Create Structures to Resolve Conflict

It’s also important to create structures for resolving conflict that are rooted in SEL when it inevitably occurs. To reduce the chances of miscommunication, we need to develop a common language around emotions. We also need to create space to reflect upon our actions without judgment, but rather to understand what happened and come to terms with the consequences for all parties. That way, we can be accountable to each other.

Continue Building Resilience

A positive consequence of practicing adult SEL in schools is the resilience built within individual team members. Equipped with strategies for self-expression, a strong support network, and tools to manage conflict, teachers now have the ability to resolve some of their emotional issues on their own. Actively promoting SEL for teachers leaves individuals inspired to work on themselves, to recognize their own emotions, and effectively communicate when they need help. In a strong, supportive environment, people aren’t afraid to take an extra moment to pause, or to ask for help when they need it.
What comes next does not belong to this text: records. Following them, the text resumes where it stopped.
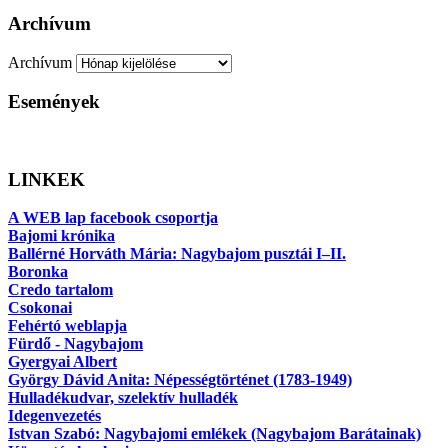
Archívum
Archívum
Események
LINKEK
A WEB lap facebook csoportja
Bajomi krónika
Ballérné Horváth Mária: Nagybajom pusztái I–II.
Boronka
Credo tartalom
Csokonai
Fehértó weblapja
Fürdő - Nagybajom
Gyergyai Albert
György Dávid Anita: Népességtörténet (1783-1949)
Hulladékudvar, szelektív hulladék
Idegenvezetés
Istvan Szabó: Nagybajomi emlékek (Nagybajom Barátainak)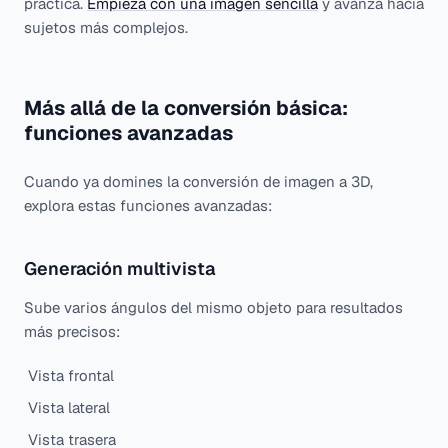
práctica.
Empieza con una imagen sencilla
y avanza hacia
sujetos más complejos.
Más allá de la conversión básica:
funciones avanzadas
Cuando ya domines la conversión de imagen a 3D,
explora estas funciones avanzadas:
Generación multivista
Sube varios ángulos del mismo objeto para resultados
más precisos:
Vista frontal
Vista lateral
Vista trasera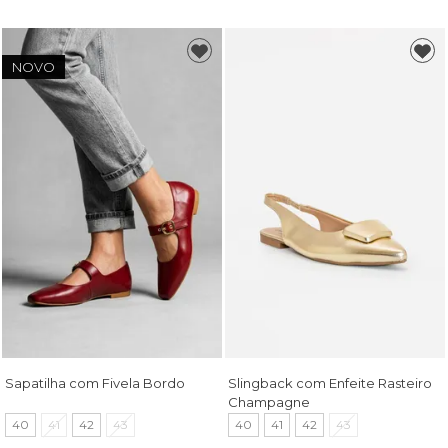
NOVO
Sapatilha com Fivela Bordo
Slingback com Enfeite Rasteiro
Champagne
40
41
42
43
40
41
42
43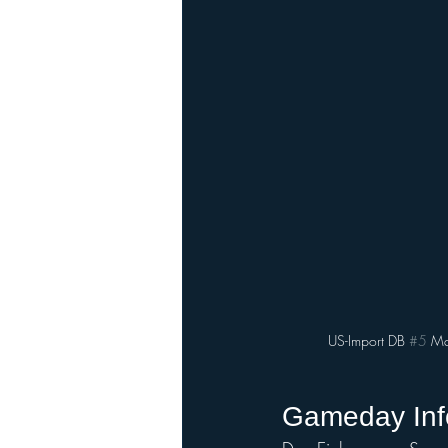
US-Import DB 
#5
 Ma
Gameday Inf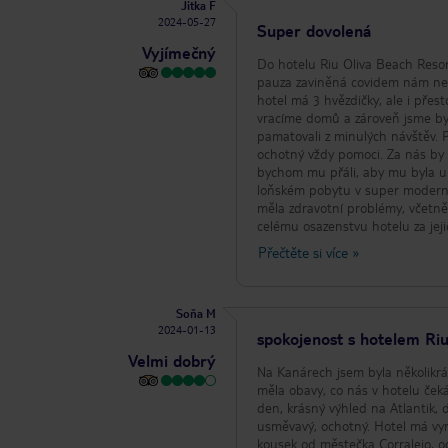
Jitka F
2024-05-27
Super dovolená
Vyjímečný
Do hotelu Riu Oliva Beach Resort
pauza zaviněná covidem nám nedov
hotel má 3 hvězdičky, ale i přesto
vracíme domů a zároveň jsme byli
pamatovali z minulých návštěv. Pokoje čisté, jídlo chutné a v dostatečném výběru. Personál milý a přátelský,
ochotný vždy pomoci. Za nás by 
bychom mu přáli, aby mu byla u
loňském pobytu v super moderní
měla zdravotní problémy, včetně
celému osazenstvu hotelu za jeji
všech směrech, procestovali jsme
Přečtěte si více
»
Soňa M
2024-01-13
spokojenost s hotelem Ri
Velmi dobrý
Na Kanárech jsem byla několikrát
měla obavy, co nás v hotelu čeká
den, krásný výhled na Atlantik, d
usměvavý, ochotný. Hotel má vynikající polohu hned u písečných dun, pláž je nádherná, písčitá, Atlantik průzračný,
kousek od městečka Corralejo, 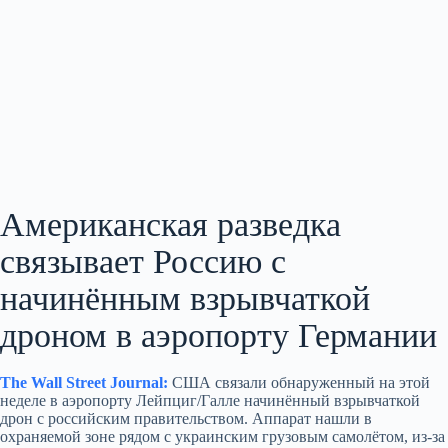
Американская разведка
связывает Россию с
начинённым взрывчаткой
дроном в аэропорту Германии
The Wall Street Journal:
США связали обнаруженный на этой
неделе в аэропорту Лейпциг/Галле начинённый взрывчаткой
дрон с российским правительством. Аппарат нашли в
охраняемой зоне рядом с украинским грузовым самолётом, из‑за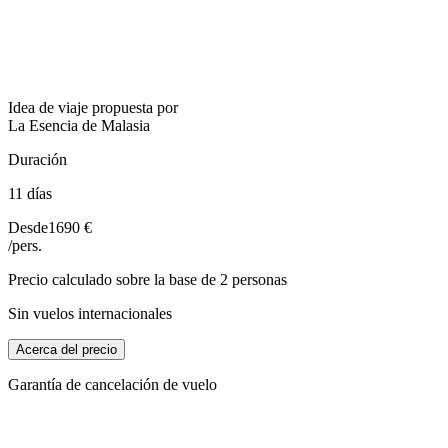
Idea de viaje propuesta por
La Esencia de Malasia
Duración
11 días
Desde
1690 €
/pers.
Precio calculado sobre la base de 2 personas
Sin vuelos internacionales
Acerca del precio
Garantía de cancelación de vuelo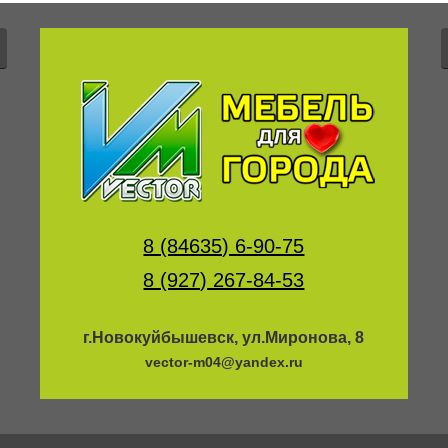
8 (84635) 6-90-75
8 (927) 267-84-53
г.Новокуйбышевск, ул.Миронова, 8
vector-m04@yandex.ru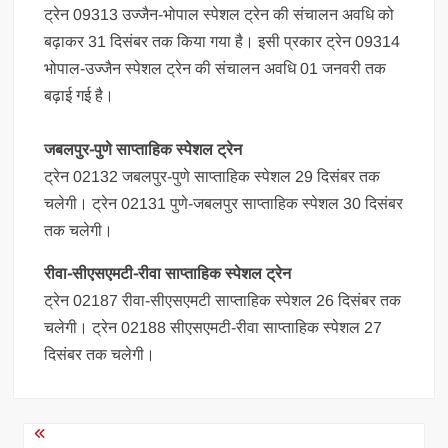
ट्रेन 09313 उज्जैन-भोपाल स्पेशल ट्रेन की संचालन अवधि को
बढ़ाकर 31 दिसंबर तक किया गया है। इसी प्रकार ट्रेन 09314
भोपाल-उज्जैन स्पेशल ट्रेन की संचालन अवधि 01 जनवरी तक
बढ़ाई गई है।
जबलपुर-पुणे साप्ताहिक स्पेशल ट्रेन
ट्रेन 02132 जबलपुर-पुणे साप्ताहिक स्पेशल 29 दिसंबर तक
चलेगी। ट्रेन 02131 पुणे-जबलपुर साप्ताहिक स्पेशल 30 दिसंबर
तक चलेगी।
रीवा-सीएसएमटी-रीवा साप्ताहिक स्पेशल ट्रेन
ट्रेन 02187 रीवा-सीएसएमटी साप्ताहिक स्पेशल 26 दिसंबर तक
चलेगी। ट्रेन 02188 सीएसएमटी-रीवा साप्ताहिक स्पेशल 27
दिसंबर तक चलेगी।
Post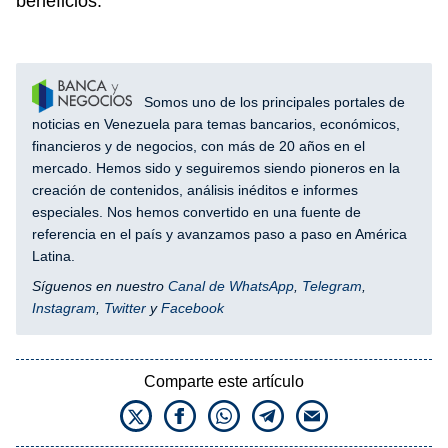
beneficios.
Somos uno de los principales portales de
noticias en Venezuela para temas bancarios, económicos,
financieros y de negocios, con más de 20 años en el
mercado. Hemos sido y seguiremos siendo pioneros en la
creación de contenidos, análisis inéditos e informes
especiales. Nos hemos convertido en una fuente de
referencia en el país y avanzamos paso a paso en América
Latina.
Síguenos en nuestro
Canal de WhatsApp
,
Telegram
,
Instagram
,
Twitter
y
Facebook
Comparte este artículo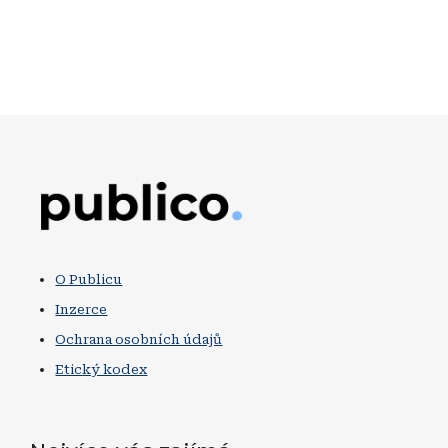
Obrázek
O Publicu
Inzerce
Ochrana osobních údajů
Etický kodex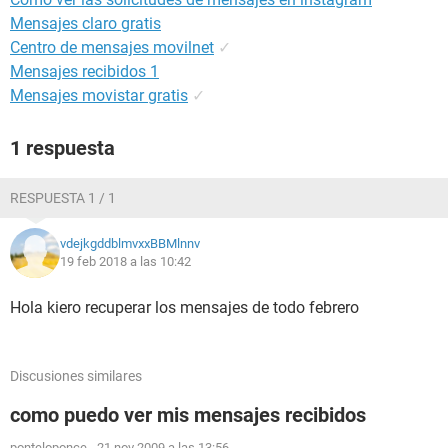
Mensajes claro gratis
Centro de mensajes movilnet
✓
Mensajes recibidos 1
Mensajes movistar gratis
✓
1 respuesta
RESPUESTA 1 / 1
vdejkgddblmvxxBBMlnnv
19 feb 2018 a las 10:42
Hola kiero recuperar los mensajes de todo febrero
Discusiones similares
como puedo ver mis mensajes recibidos
ponteloponce
-
21 nov 2009 a las 13:56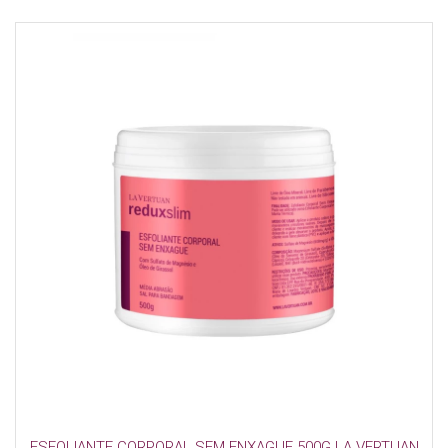
ESFOLIANTE CORPORAL SEM ENXAGUE 500G LA VERTUAN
With teacher attrition rates increasing, many educators do not feel safe and supported in their schools (Carver-Thomas & Darling-Hammond, 2017). One of the biggest reasons for leaving a job is not feeling supported (Strauss, 2017). Adult SEL is a great way to build support networks in classrooms and beyond. Adults who practice SEL model behaviors for students. It creates an emotional trickle down effect. Now, you’re building community.

The work is not easy. It’s really hard. It requires vulnerability and, in the beginning, it might feel uncomfortable. But it’s worth it.

There are few things a strong team can’t overcome. In a school community, the impact is even greater. Schools are gateways into communities, unlike many other professions. Their reach can almost be immeasurable. When teachers, administrators, and staff start taking care of one another, it creates a powerful ripple effect that may be felt for miles around and for generations to come. Students who learn emotional skills from teachers modeling appropriate behavior will handle emotional situations better than counterparts who did not.

And those students will be able to pass along the skills they’ve learned to their teams when the time comes.

Simply put: the key for strong teams in school buildings is a solid emotional foundation. Like any other skill, we have to practice it regularly. As a team. With each other. For each other.